The final report included a summary of technical results and management considerations for biomass production. It was found that all four diversity mixtures are productive on marginal farmland. Five year averages for clip plots were: switchgrass 3.67 tons per acre, 5-grass mixture 3.2 tons per acre, 16-species mixture 3.58 tons per acre and 32-species mixture 3.53 tons per acre. The study stated that literature suggests regular harvest yield would be approximately 18 percent less. It was found that switchgrass monocultures are drought tolerant, recover well from flooding and are not subject to changes in species composition. In contrast, flooding drastically altered the species composition of the high-diversity mixtures suggesting that the additional cost of these seed mixes may not be worth the risk in a floodplain.

Another management consideration offered in the final report was that fall harvests capture more biomass than spring harvests (more foliage on stems). Slagging potential for fall-harvested biomass is equivalent to spring harvest, however, the fouling potential for fall harvests is medium compared to low for spring harvests.

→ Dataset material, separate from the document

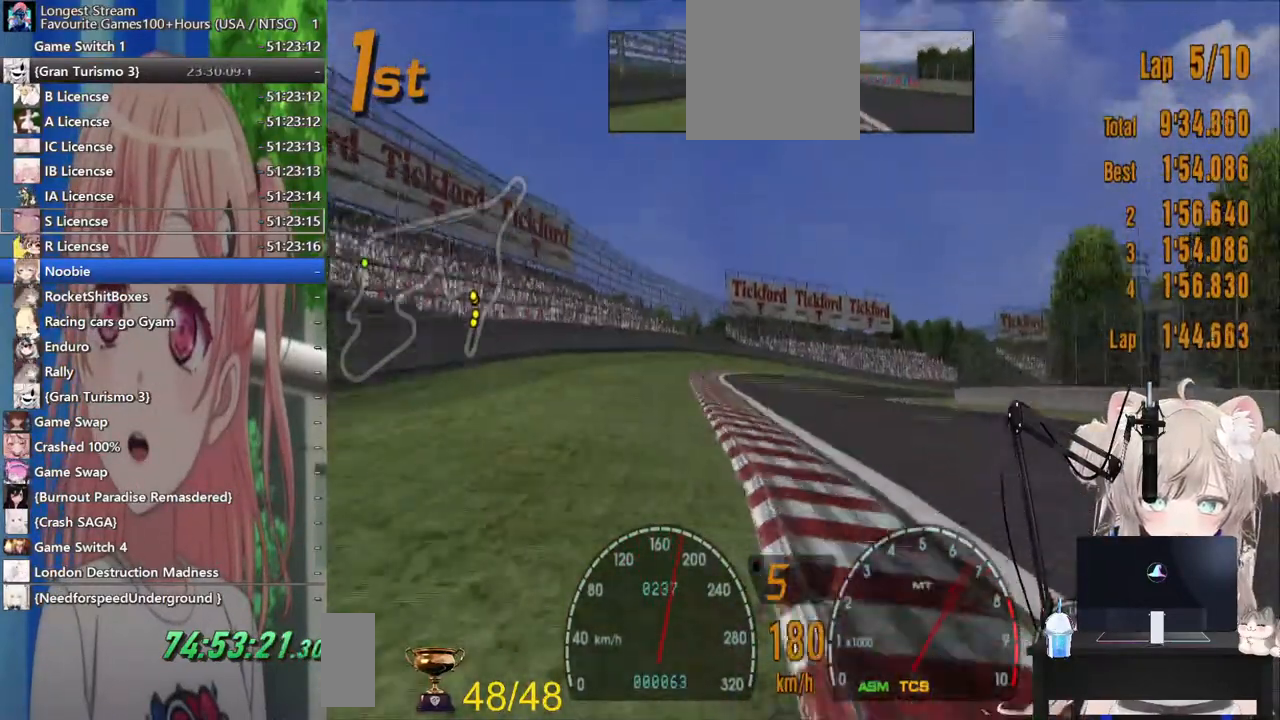
{"buttons": ["R2"], "left_stick": "right", "right_stick": "center", "events": [[33, "left_stick", "right"], [183, "left_stick", "center"], [233, "left_stick", "right"]]}
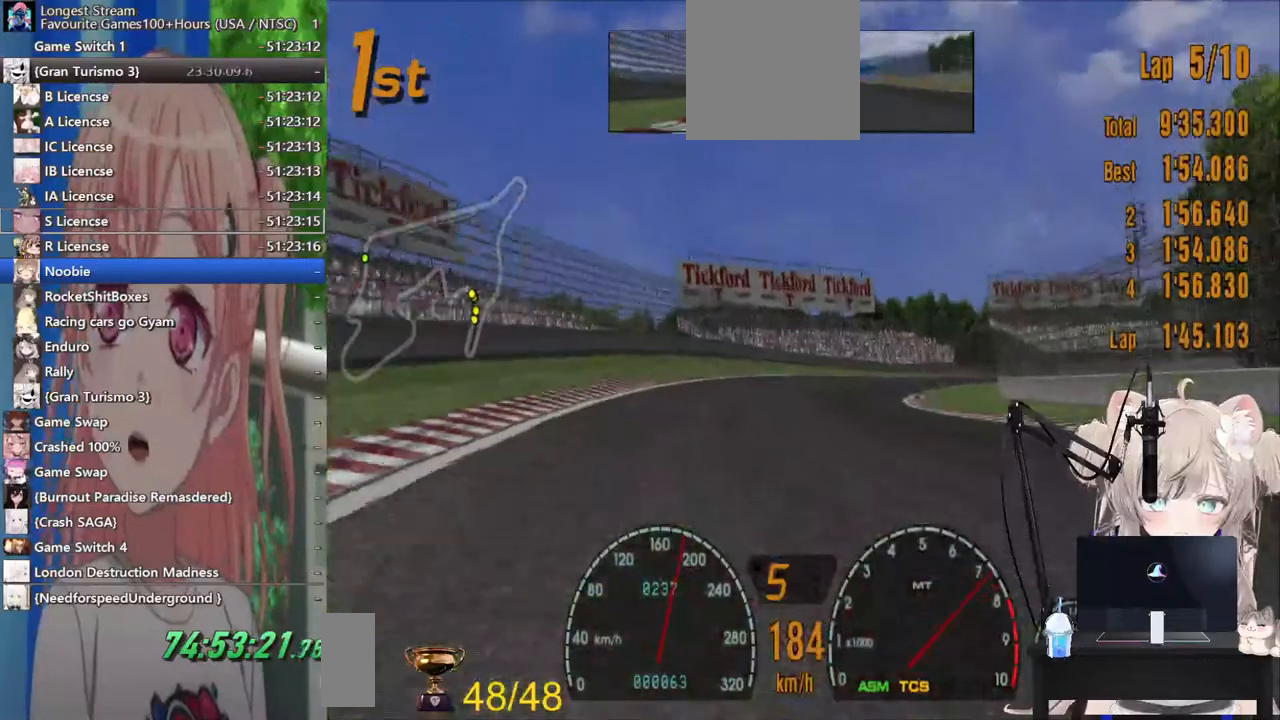
{"buttons": ["L2"], "left_stick": "right", "right_stick": "center", "events": [[183, "R2", "up"], [283, "L2", "down"]]}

The last point made in the summary of technical results is that it’s easier to form smaller pellets (one-fourth inch) from prairie biomass. According to the report, densification of pellets larger than one-fourth inch was difficult due to stems that resisted grinding. The smaller pellets remained intact through several stages of handling, various forms of transport and storage.

The test burn at Cedar Falls Utilities, originally scheduled for August of 2012 with five-eighth inch pellets was delayed due to various impeding factors until December and only a one-fourth inch pellet was able to be pelletized. Pellet Technology was hired to pelletize corn stover for the project. Forty tons of the densified prairie biomass was burned in a stoker furnace at 5 MW output. Particulate matter compared to coal was 0.007 pounds per million Btu (MMBtu) versus 0.562 pounds per MMBtu. Sulfur and mercury levels were both found to be dramatically lower than coal.

The full report and a summary brochure can be accessed from the Tallgrass Prairie Center’s website.